Required actions –
A. Reproduce the campus IoT passage from "ORU officials decided" up to and including "device comes online.", switching "sleeping patterns" to "heart rate readings".
B. According to the campus IoT passage, what do the door sensors at Pacific Lutheran count?
[[ Supplied passage open ]]
Data can now be collected more easily from the Fitbits and imported into the student information system. Health faculty have access to the information to ensure freshmen are meeting the institution’s 10,000 steps a day fitness requirement.

“IoT allows data to be auto-integrated into our system of record,” says Matthews. “We can see all of the information we need on students in one place.”

ORU officials decided it would be too invasive to analyze some of the other information, such as sleeping patterns and calories burned in a day, that Fitbits can collect. Yet the university will still have to develop new policies each time a new type of device comes online.

Institutions need to define exactly which student devices are allowed on a network—and decide issues like whether individual departments could install artificial intelligence technology on their own versus having a central IT handle it and if the institution should purchase cybersecurity insurance.

“The promise of IoT is that things can get done better, faster and cheaper,” says Mike Abbiatti, vice president for educational technologies for the Western Interstate Commission for Higher Education cooperative. “But to make that happen, high-level decision-making needs to be done collaboratively, and policies clearly stated.”

Prioritize network performance

That collaboration needs to happen among all of the different groups of decision makers on campus, says Abbiatti. “IoT cannot be siloed. It is not a technology issue that can simply be handed to the CIO to solve.”

The data collection side means that there are legal and financial facets of IoT, requiring policy and decision-making by the college president and CFO. And procurement chiefs, for example, should have input in institution-owned IoT-enabled machine purchases.

“The departments actually working with the technology should be part of the conversations before the equipment shows up,” says David Allen, director for enterprise systems for Pacific Lutheran University in Tacoma, Washington. “We want to be proactive from a support standpoint.”

Pacific Lutheran has IoT-enabled smart HVAC equipment, smart card readers and door sensors that count the number of people who enter the library.

“We have supported BYOD for nearly 20 years, and at least for the management side of serving the student, IoT is simply an extension of that,” says Allen. For example, if a student brings a smart coffee maker, it could be identified on the network as belonging to that student.
[[ Supplied passage closed ]]
[[ Supplied records open ]]
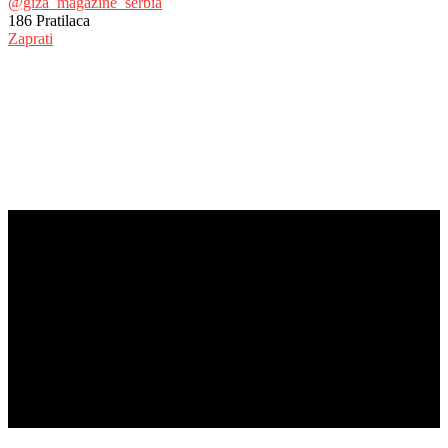
@giza_magazine_serbia
186
Pratilaca
Zaprati
© Copyright 2017 - Giza Magazine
[[ Supplied records closed ]]
Outputs for the tasks –
A.
ORU officials decided it would be too invasive to analyze some of the other information, such as heart rate readings and calories burned in a day, that Fitbits can collect. Yet the university will still have to develop new policies each time a new type of device comes online.

B. The number of people who enter the library.